Zu den Vorteilen von Hochglanzfolien zählen ihre Attraktivität und die damit verbundene visuelle Aufwertung des Produktes. Sie bieten Schutz vor äußeren Einflüssen und ihr Glanzeffekt kann durch zusätzliche Veredelungsprozesse noch verstärkt werden. Darüber hinaus sind die Druck- und Verarbeitungsmöglichkeiten vielseitig und bieten eine breite Palette an Gestaltungsmöglichkeiten. Ungeachtet dieser Vorteile müssen jedoch auch einige Nachteile betrachtet werden. Dazu gehört der meist höhere Preis im Vergleich zu unbeschichteten Materialien. Darüber hinaus kann ihre Entsorgung im Sinne des Umweltschutzes eine Herausforderung darstellen, zumal Kunststoffprodukte im Allgemeinen ein globales Abfallproblem darstellen. Darüber hinaus ist die Produktion energieintensiv und trägt daher zu CO2-Emissionen bei. Je nach Einsatzumgebung sind außerdem mögliche Blendwirkungen durch starke Reflexion sowie eine erhöhte Sichtbarkeit von Fingerabdrücken zu berücksichtigen.

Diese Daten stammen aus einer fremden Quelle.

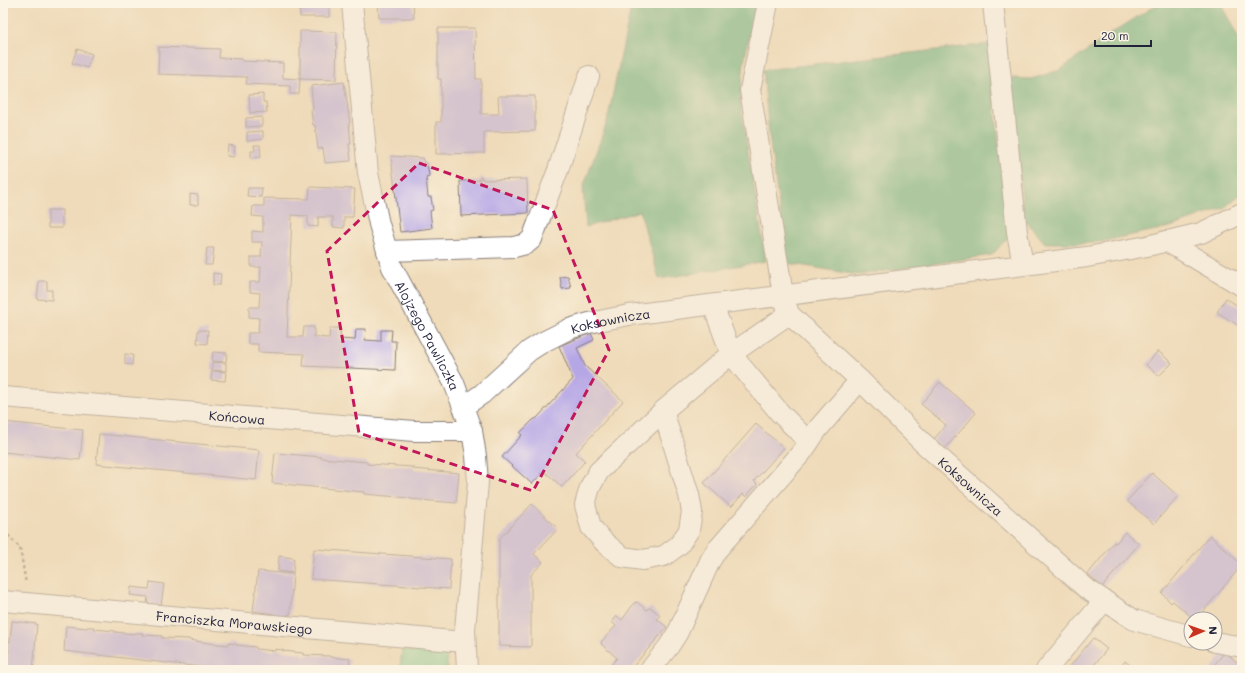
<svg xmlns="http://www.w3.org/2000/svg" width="1245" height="673" viewBox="0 0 1245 673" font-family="Mali,sans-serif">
<rect width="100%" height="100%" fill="#fcf5e5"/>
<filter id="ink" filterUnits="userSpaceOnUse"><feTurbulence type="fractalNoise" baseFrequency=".025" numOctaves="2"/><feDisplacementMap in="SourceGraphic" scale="8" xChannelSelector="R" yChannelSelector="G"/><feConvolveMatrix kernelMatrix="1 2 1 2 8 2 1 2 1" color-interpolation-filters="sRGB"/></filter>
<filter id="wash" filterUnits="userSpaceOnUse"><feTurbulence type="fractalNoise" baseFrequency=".012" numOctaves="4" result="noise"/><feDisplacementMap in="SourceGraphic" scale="16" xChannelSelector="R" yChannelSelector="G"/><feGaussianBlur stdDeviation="0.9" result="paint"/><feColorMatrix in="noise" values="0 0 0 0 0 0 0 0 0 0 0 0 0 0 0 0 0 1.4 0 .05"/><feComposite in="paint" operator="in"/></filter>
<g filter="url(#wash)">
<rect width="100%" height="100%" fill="#efdbb9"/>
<!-- green -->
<path fill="#73cc93" stroke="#4a7767" d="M402,650l44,4 2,16h-48z"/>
<!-- forest -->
<path fill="#5eb07d" stroke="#40695c" d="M632,3h124l-12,59 -4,41 26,158 -107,18 -19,-68 -54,16 -3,-39 24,-66z
M1159,3l62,1 21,41v148l-18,15 -54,19 -76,16h-49l-21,-24 -13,-141 20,1 29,-9 52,-37z
M988,44l21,192 -17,19 -134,20 -71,-12 -18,-128 -6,-65z"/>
<g id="blocks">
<!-- building -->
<path fill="#b5a6e6" d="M299,3h30v14h-29z
M378,3h35l1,15h-35z
M438,28h37l1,51h5v35h18l-1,-18h37v35l-51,1v21l-48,1v-32h5v-43h-3z
M300,31l37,1 -1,48 -36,-1z
M159,47l61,2 -1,9 23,1v2l41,2v15l17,1 -1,15h-9v-8l-44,-2 1,-7 -89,-3z
M77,49l15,5 -5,14 -15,-5z
M344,82l6,41h-1l2,21h-2l2,17 -26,2 -2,-15 -5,1 -3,-24h-2l-2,-15h2l-2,-24z
M263,94v8h3l1,10 -17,1 -1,-18z
M262,117v9l-16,1v-9z
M263,131v8l-16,2v-9z
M228,145l7,1 -1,11 -7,-1z
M254,145h6l1,12 -10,1v-7h4z
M391,156l32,2 1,5h3l2,13 -3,1 2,20h3l2,13 -3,1 2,17 -32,4z
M480,177h2l1,3 44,-1 1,34 -67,3 -1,-35 20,-1z
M310,187l45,2 -2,28h-9v11l-11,-1v-10h-15v10l-10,-1v-10l-16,-1 -5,122h16l1,-10h10v10l15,1 1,-10h10v11l15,1 1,-11h10l-1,11 16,1v-11h11l-1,11h5l-1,29 -92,-4 1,-12 -46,-2v-8h-10v-11h10l1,-15 -10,-1v-10h10l1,-14 -10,-1v-10h10l1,-15h-10v-10h10l1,-15h-10v-11l11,1v-15l-11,-1 1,-10h11v-8l45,1z
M248,188h14l-1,9 -14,-1z
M190,194l8,1v10h-8z
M48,210h14v18h-14z
M207,248h7l-2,17h-7z
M213,273l8,1 -1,11h-7z
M568,276l3,12 -9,1 -2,-12z
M39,281h8v9h5v10l-15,-1z
M1226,298l16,11v19l-25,-16z
M198,330h10l-1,14 -10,-1z
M591,333l3,7 -17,8 8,18 38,35 -47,52 9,8 -23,26 -18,-16 -12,13 -30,-27 20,-22 -2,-2 13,-13 4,-2 36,-39 -14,-33z
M1158,351l14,12 -13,13 -13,-11z
M213,352l14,1 -1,9 -14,-1z
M125,354l8,1 -1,10 -7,-1z
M212,362l14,1v8l-14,-1z
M212,371l14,1 -1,9 -14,-1z
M940,382l36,31 -32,37 -11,-10 13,-15 -25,-21z
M3,422l80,8 -3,30 -77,-8z
M756,424l28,24 -30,33 3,3 -11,13 -3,-3 -12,13 -27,-24z
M99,434l160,16 -3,30 -160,-16z
M275,453l47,4 -1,1 46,4v2l46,3v2l46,4 -3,30 -46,-4v-1l-46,-4v-2l-92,-9z
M1152,473l26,23 -24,28 -27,-23z
M532,504l26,25 -24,25 9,8 -12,13v72l-32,-1v-107z
M1125,532l14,12 -37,43 -14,-13 26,-32 2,1z
M1210,535l32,30 -45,54h-3l-21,-18 -2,2 -9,-10z
M314,549l137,10 -2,30 -138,-10z
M279,556l15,2 -1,15 -15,-2z
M258,571l35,3 -3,41h-3v2l-13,-1v-2l-21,-3z
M150,582l14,2 -3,22 -14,-2 1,-7 -18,-2 1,-8 18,2z
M635,602l1,1 1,-1 10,8 3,-3 10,8 -3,4 10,8 -37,43h-13l-6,-5 6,-7 -16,-14 1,-1 -1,-1 15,-16 -4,-4 5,-6 5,4z
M12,621l25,3 -4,46h-26l2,-21h-1l1,-8 1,1z
M66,626l21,2v-1h7v2l21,2v1l19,2 1,-1h8l-1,2 20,1v2l27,1v1l20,3 19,2v-2l8,1v1l20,2v2l19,2v-2l8,1v1l20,2v2l27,1v1l20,2 -1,11h-122l-163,-19z
M1093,638l14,11 -17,21h-23z
M1225,652l17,14v4h-32z
M1125,661l11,9h-18z"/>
</g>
</g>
<g filter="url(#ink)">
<use href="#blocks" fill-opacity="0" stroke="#887e7a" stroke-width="1"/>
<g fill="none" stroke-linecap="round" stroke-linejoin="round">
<!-- minor casing -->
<g stroke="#887e7a" stroke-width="22">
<g id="minor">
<path id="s1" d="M352,3l16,170 11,51 13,43 62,116 18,48 4,25 2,26 -13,148 2,40"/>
<path id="s2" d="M768,3l-18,87 33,205 6,19 71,66 62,62 165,147 47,31 57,16"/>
<path d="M993,3l24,229 6,33"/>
<path d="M1166,241l76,45"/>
<path d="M387,251l127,-4 12,-3 6,-5 26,-69 31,-94"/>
<path d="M713,305l18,49 49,59 29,29"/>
<path id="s3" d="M3,397l411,34h58"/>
<path id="s4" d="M463,407l19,-13 47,-43 14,-9 26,-13 20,-6 40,-8 458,-58 60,-11 54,-13 41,-20"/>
<path d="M663,411l26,84 3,17 -3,18 -10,15 -15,11 -21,4 -21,-3 -18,-15 -13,-15 -6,-22 5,-18 9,-16 64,-60 68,-57 58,-40"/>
<path id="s5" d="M3,601l461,41"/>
<path d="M1215,642l27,5"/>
<path d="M650,670l19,-24 9,-14 32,-71 6,-10 87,-100 14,-21 43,-50"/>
<path d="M1046,670l58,-69"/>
</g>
</g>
<!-- path -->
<path stroke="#887e7a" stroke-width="2.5" stroke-dasharray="3 3" stroke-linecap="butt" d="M3,533h3l14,15 6,36"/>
<!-- minor -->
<use href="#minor" stroke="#fff" stroke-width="20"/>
</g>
</g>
<!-- marked area -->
<path d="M0 0H1245V673H0ZM419,163l134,47 56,140 -76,141 -174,-58 -32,-182z" fill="#efdbb9" fill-opacity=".55" fill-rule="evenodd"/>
<path fill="none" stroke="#c2185b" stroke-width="3" stroke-dasharray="8 5" stroke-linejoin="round" d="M419,163l134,47 56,140 -76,141 -174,-58 -32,-182z"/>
<g text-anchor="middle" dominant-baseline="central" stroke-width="3" stroke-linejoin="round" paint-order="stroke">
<!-- street labels -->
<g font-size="13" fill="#22223b" stroke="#fcf5e5">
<text stroke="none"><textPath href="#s4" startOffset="175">Koksownicza</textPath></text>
<text stroke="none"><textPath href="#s1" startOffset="345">Alojzego Pawliczka</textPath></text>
<text stroke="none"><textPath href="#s3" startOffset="235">Końcowa</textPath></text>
<text stroke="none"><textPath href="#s2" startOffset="567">Koksownicza</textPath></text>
<text stroke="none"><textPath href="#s5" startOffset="232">Franciszka Morawskiego</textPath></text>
</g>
</g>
<!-- margin -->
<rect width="1245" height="673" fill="none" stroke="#fcf5e5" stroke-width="16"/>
<!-- north arrow -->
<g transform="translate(1203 631) rotate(88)"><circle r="19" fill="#fcf5e5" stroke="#a5a1a1"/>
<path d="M0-3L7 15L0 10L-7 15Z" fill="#c8321e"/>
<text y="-6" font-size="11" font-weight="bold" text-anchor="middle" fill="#22223b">N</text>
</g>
<!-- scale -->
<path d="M1095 40v6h56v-6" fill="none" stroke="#22223b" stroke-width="2"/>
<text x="1101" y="40" font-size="12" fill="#22223b" stroke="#fcf5e5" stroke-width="3" paint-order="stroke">20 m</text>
</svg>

  • Vorteile: hohe Brillanz, prägnante Farb- und Bildwirkung, verbesserter Abrieb- und Kratzschutz, erhöhte Feuchte- und Schmutzresistenz, gute Reinigbarkeit der Oberfläche, stabile Optik über die Nutzungsdauer, Möglichkeit zur Kombination mit partiellen Mattlacken für differenzierte Effekte.
  • Nachteile: zusätzlicher Materialverbund, höherer Energieeinsatz bei Herstellung und Verarbeitung, möglicher Einfluss auf Recyclingprozesse von faserbasierten Substraten, teils anspruchsvollere Weiterverarbeitung (Rillen, Falzen, Stanzen), potenzielle Blendung unter starkem Licht, sichtbare Fingerabdrücke je nach Oberflächenhärte und Topcoat.

Materialtypen und Oberflächenvarianten

Für Hochglanzanwendungen kommen je nach Anforderung unterschiedliche Folientypen zum Einsatz. Auswahlkriterien sind unter anderem Glanzgrad, Transparenz/Opazität, Dicke, Planlage, Kratzfestigkeit, Reibwert und Temperaturbeständigkeit. Für Wellpappverpackungen ist die ausgewogene Kombination aus Optik, Schutzwirkung und prozesssicherer Weiterverarbeitung maßgeblich.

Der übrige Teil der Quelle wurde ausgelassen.